ZINA ABBOTT
is the pen name used by Robyn Echols for her adult Golden Oaks series which
includes Family Secrets, the first book in the series, and her historical
novels.
Except for
the first year of her life, Robyn has lived in California. She started her
young life in San Diego and has had gradually moved northward. She has been
writing since she was in junior high school.
After
working several jobs, including that of being a rural carrier and union steward
for the California Rural Letter Carriers' Association, she has spent years
learning and teaching family history topics. She enjoys focusing on history
from a genealogist's perspective by seeking out the details of everyday life in
the past. Several of her family history articles have been published in
genealogy magazines.
She resides with her husband in California near the "Gateway to Yosemite." When she is not piecing together novel plots and characters, she enjoys piecing together quilt blocks.
Connect with the Author here:
In 1868, Otto Atwell has a 160 acre
homestead near Abilene, Kansas and a limp as a result of an arrow shot in his
low back while with the 16th Kansas Cavalry on the Powder River Expedition in
1865. What he doesn’t have is a wife. Then again, what woman would want to
marry a cripple?
Libby Jones comes to Junction City as a mail order bride. Not
only does the man who sent for her reject her, he tries to sell her to the
local brothel to recoup his fee. Otto offers to marry her, but she rejects him
in favor of a job with his relatives.
Will Otto’s offer still stand when trouble from Libby’s past catches up with her?
Will Otto’s offer still stand when trouble from Libby’s past catches up with her?
Snippet:
“Put
your brother to work plowing and planting the garden for you. He can bend and
stoop better than you can.”

◆ Stored records:

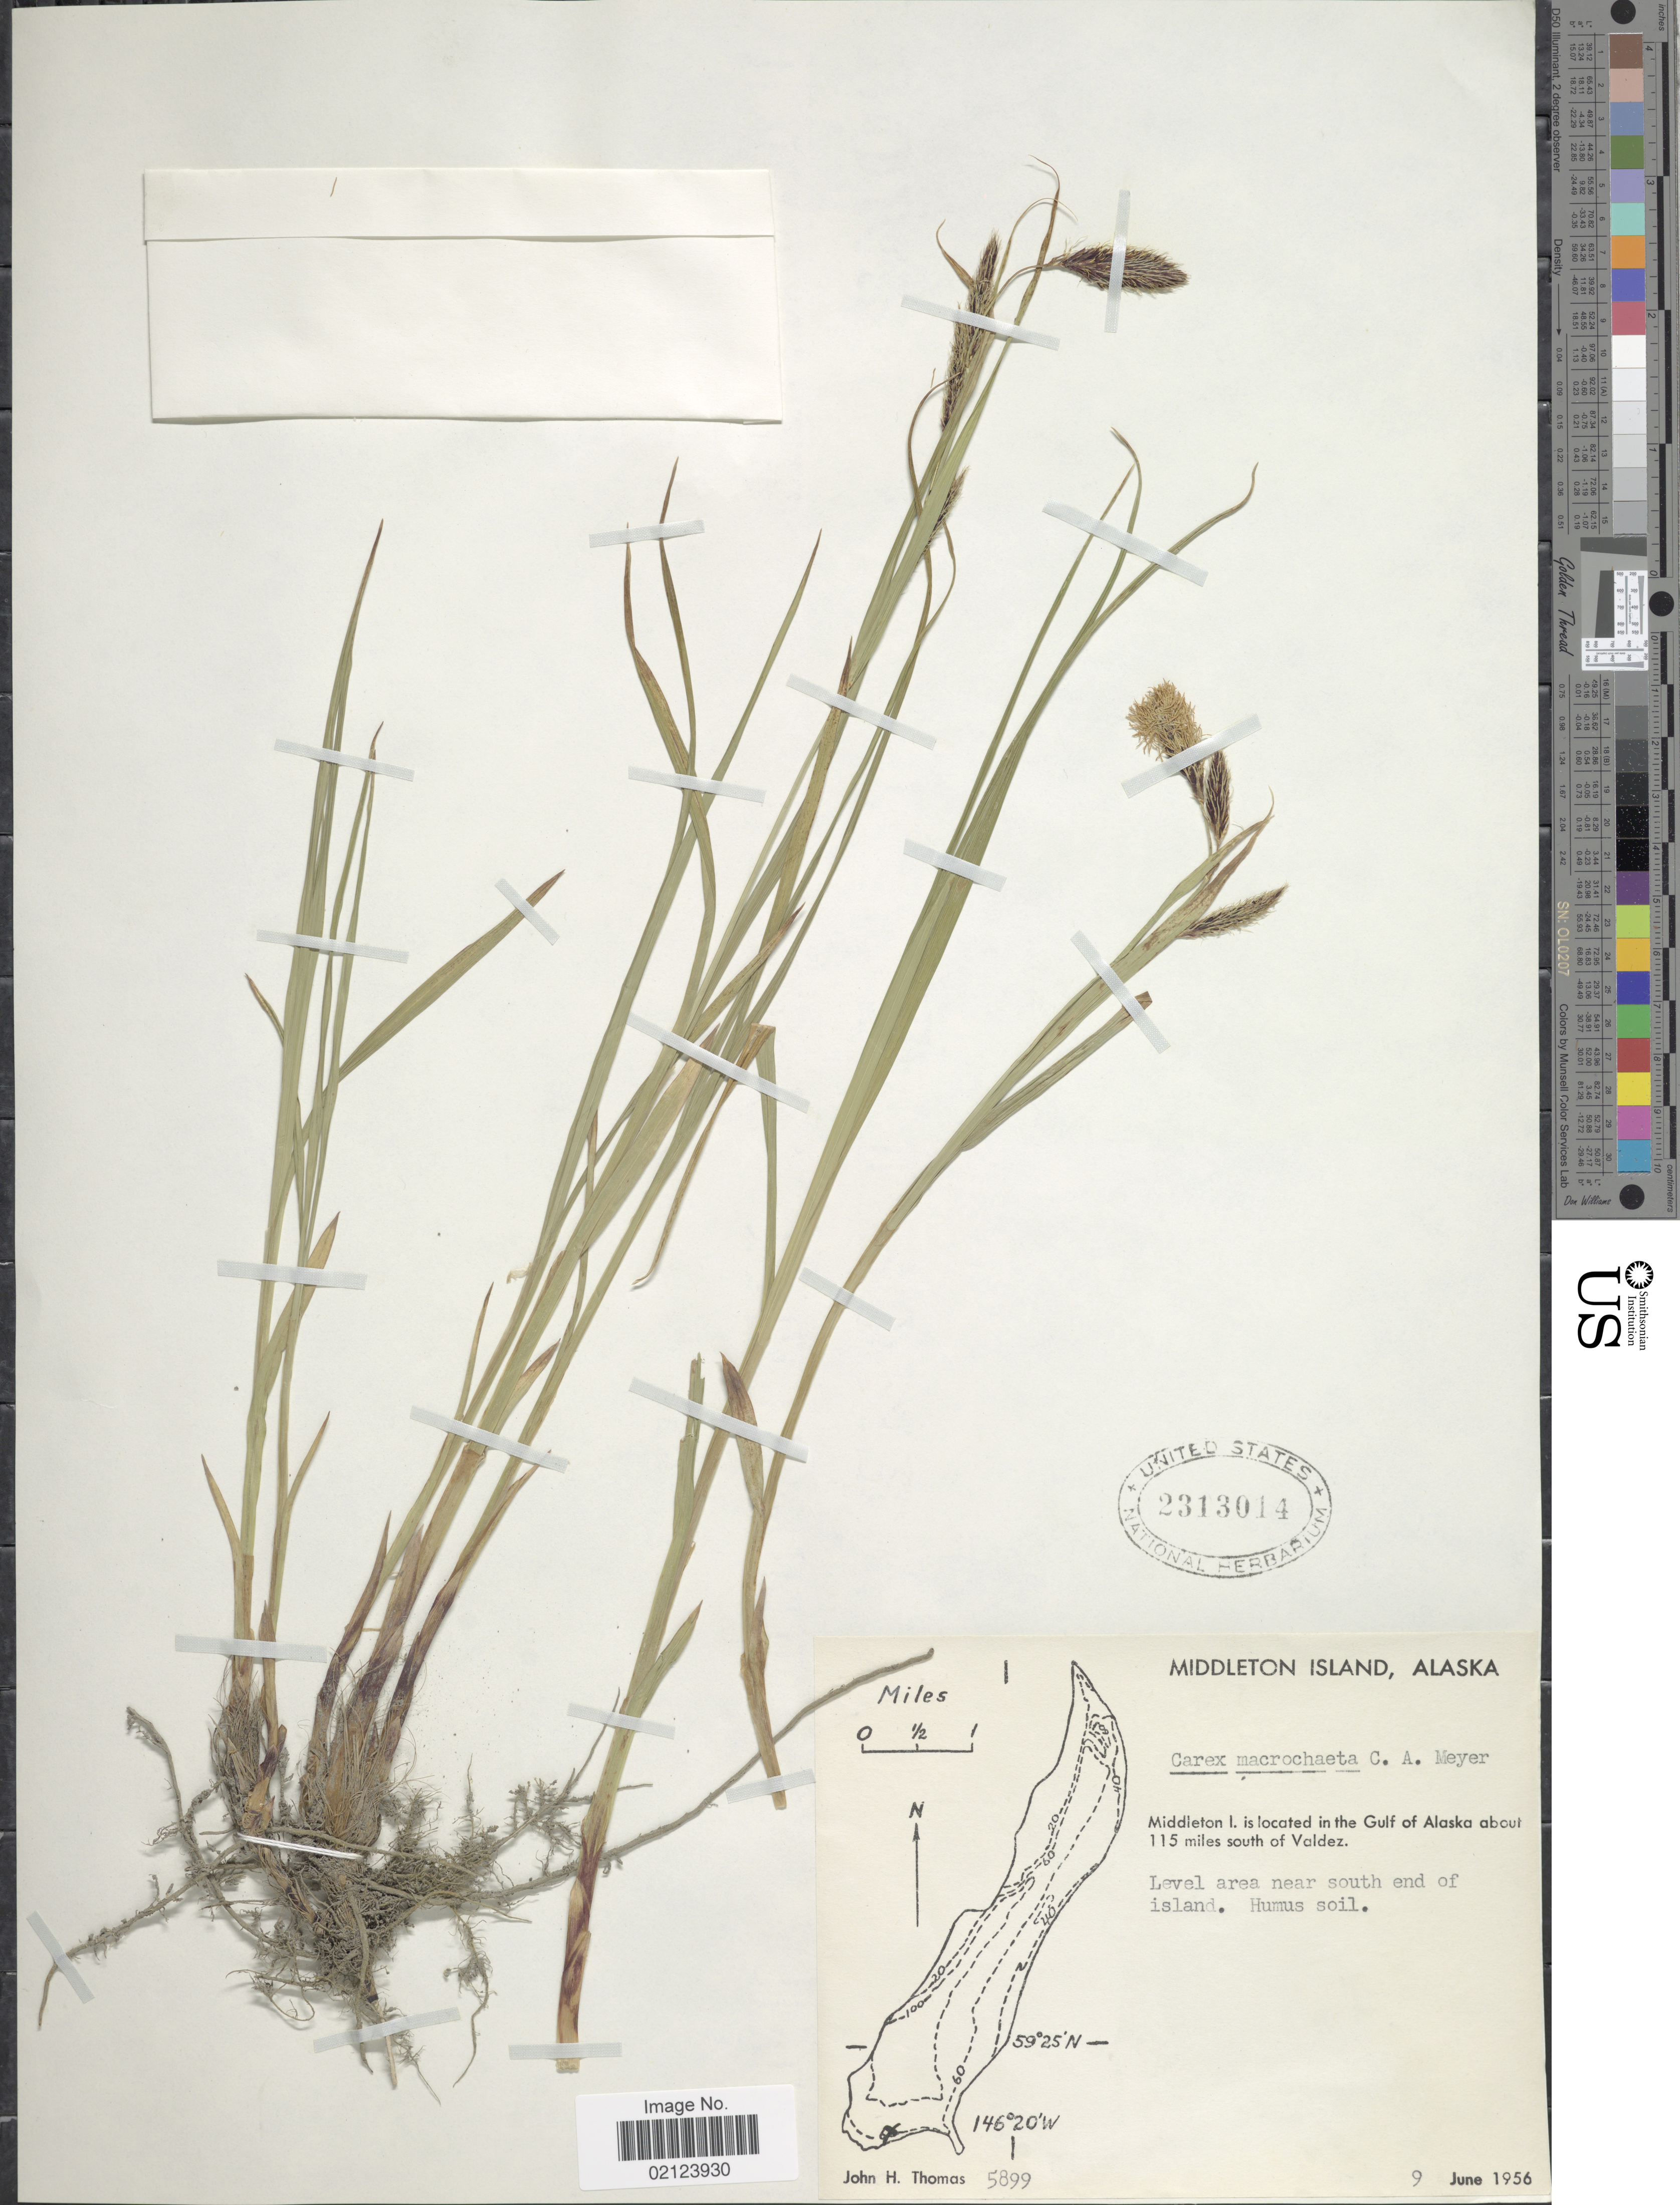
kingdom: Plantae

---

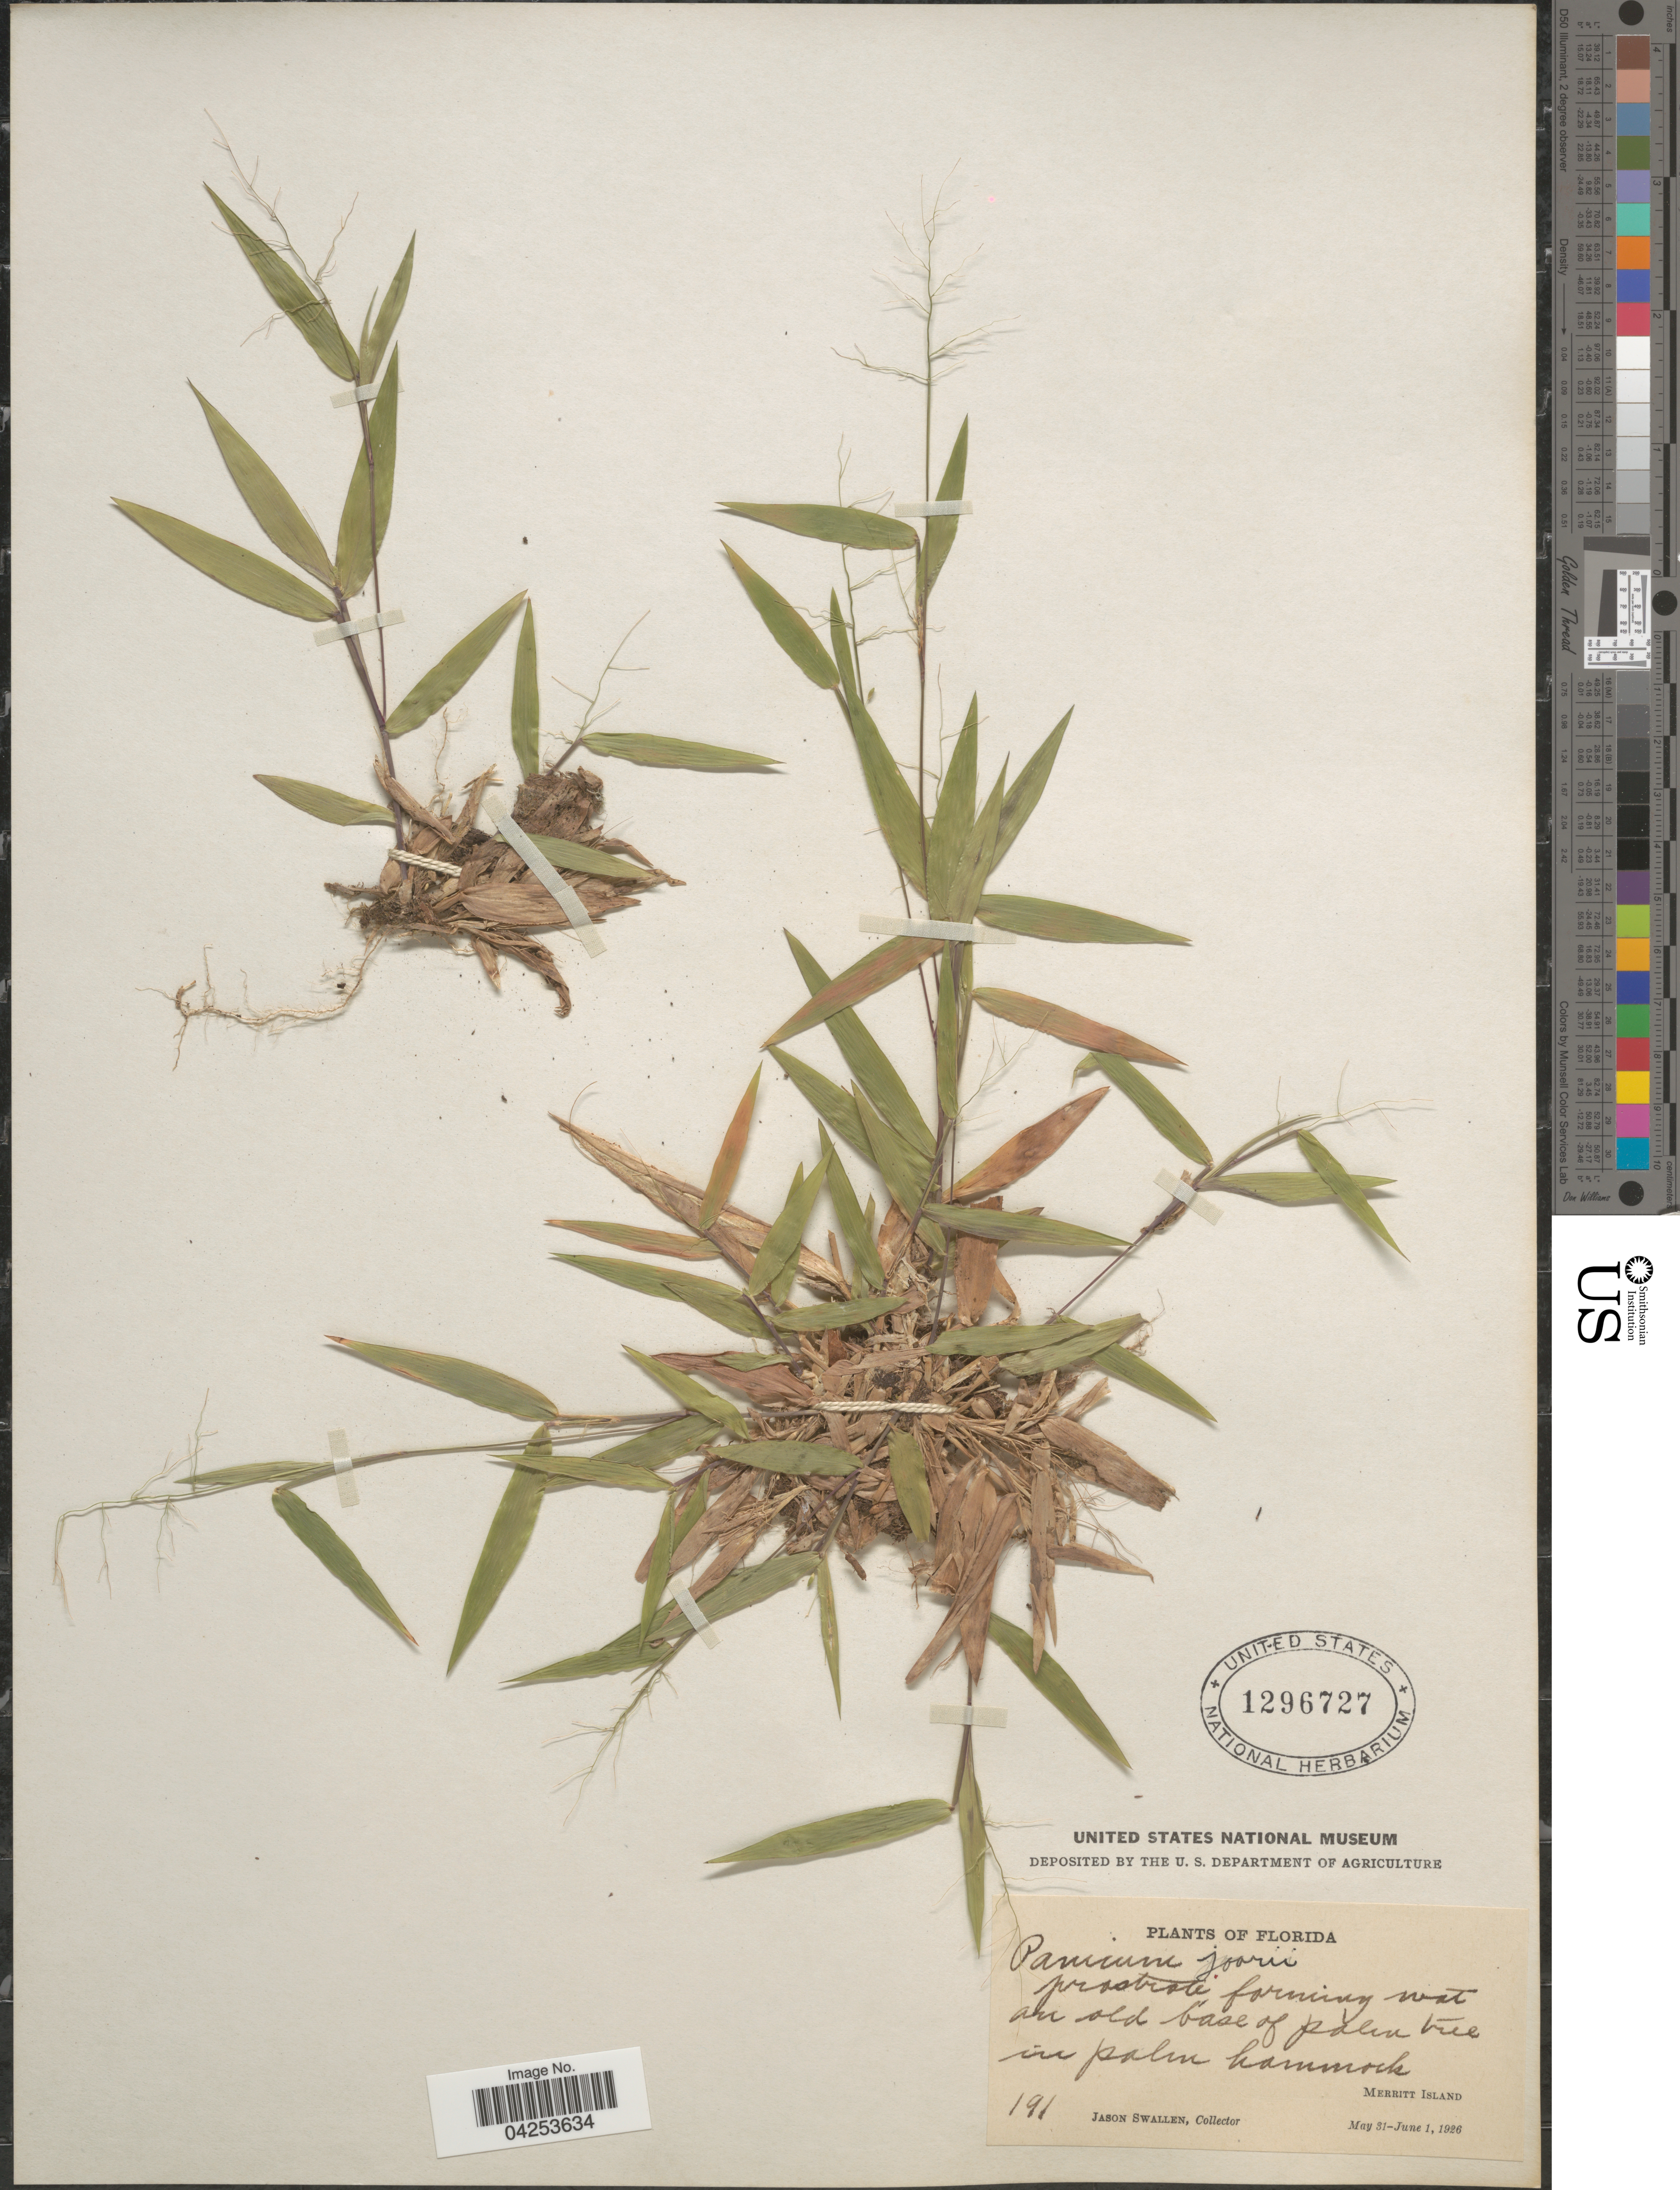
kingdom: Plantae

◆ Things to do:
1. According to the author and book page, why does Otto Atwell have a limp?
2. Rewrite the author and book page from "She resides with" up to and including "marry a cripple?", changing "homestead" to "farm".

◆ Solutions per task:
1. Otto's limp comes from an arrow that struck him in the low back in 1865. He was serving with the 16th Kansas Cavalry on the Powder River Expedition at the time.

2.
She resides with her husband in California near the "Gateway to Yosemite." When she is not piecing together novel plots and characters, she enjoys piecing together quilt blocks.
Connect with the Author here:
In 1868, Otto Atwell has a 160 acre
farm near Abilene, Kansas and a limp as a result of an arrow shot in his
low back while with the 16th Kansas Cavalry on the Powder River Expedition in
1865. What he doesn’t have is a wife. Then again, what woman would want to
marry a cripple?